— Распоряжение — на двенадцать. Подпишу.
— Записал-с.
— Что с трактиром Гордеева?
Сычёв замялся. Опустил пенсне. Поправил.
— Тарас Лукич, по слухам-с, считает убытки. Точно — никто не знает. Подвал — затоплен. Запасы — пропали. Стены первого этажа — потрескались. По грубой оценке — тысяч пять. Может, шесть.
— Он подал заявление в городскую управу о возмещении?
— Нет, Павел Андреевич-с. И не подаст. Тарас Лукич — он гордый. Принять помощь от управы — для него унижение. Особенно — от вашей управы.
Особенно — от моей. Сычёв был тонок: добавил «вашей», чтобы я понял, что Гордеев теперь воспринимает управу как «стрешневскую», а не «гордеевскую» (а раньше — несомненно — было наоборот).
— Понятно. Что с Мельниковым?
— Молчит-с. Затаился. Подряд на ремонт ратуши — формально не отменён, но вы дали понять, что после паводка пересмотрите. Он ждёт. Каждый день приходит в управу, спрашивает «нет ли вестей». Писари устали-с.

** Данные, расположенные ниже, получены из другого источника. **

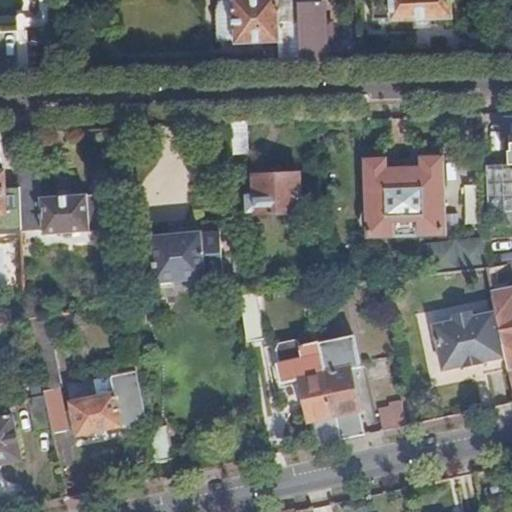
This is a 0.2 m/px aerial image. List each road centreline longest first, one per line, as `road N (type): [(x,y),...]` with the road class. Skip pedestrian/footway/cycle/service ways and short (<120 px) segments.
road 1 (residential): [(511,84),(0,102)]
road 2 (tertiary): [(511,437),(166,511)]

— Передайте писарям: если Мельников придёт ещё раз — сказать, что городской голова болен, вестей нет, придёт после выздоровления. В управу — пока не приходить.
— Передам-с.
Сычёв ещё пятнадцать минут излагал — мелкие дела, текучка, прошения, повестки. Потом я подписал шесть бумаг — почерком, который дрожал, но узнавался. Сычёв собрал. Поднялся.
— Карл Иванович сказал — больше получаса нельзя.
— Знаю. До завтра, Фёдор Игнатьич.
— До завтра, Павел Андреевич-с. Поправляйтесь.
И — у самой двери, обернувшись:
— Павел Андреевич-с, я хочу вам сказать одну вещь, ежели позволите.
— Скажите.
— Этот город… — он замялся. Долго подбирал слова, и я молча ждал. — Этот город никогда такого головы не имел. На моей памяти — точно. И… я благодарен Господу, что доживу и увижу. Это всё-с.
Поклонился. Вышел.
Я лежал. Закрыл глаза. И подумал: вот. Вот — главный союзник. Сычёв, с пенсне, с сушёными яблоками, с двенадцатилетним стажем. Сычёв, который месяц назад смотрел на меня настороженно. Сычёв, который только что назвал меня «такой голова, какого Бережанск никогда не имел».
Это было, наверное, самое искреннее, что мне сказали в этой жизни.
Двадцать девятого апреля в дом пришла новость. Не от Сычёва — от Прохора, который услышал её в собственном крыльце от соседского лакея, который услышал её у мясника, который услышал её на базаре, который услышал её от почтового нарочного, прискакавшего из губернского города. В Бережанске информация распространялась так, и распространялась быстро.
— Барин, — сказал Прохор, входя в спальню с чашкой бульона (Глафира третьего дня поняла, что для выздоравливающего нужен бульон, и теперь варила его непрерывно — куриный, крепкий, с травами), — нынче в соборе зачитывают Манифест.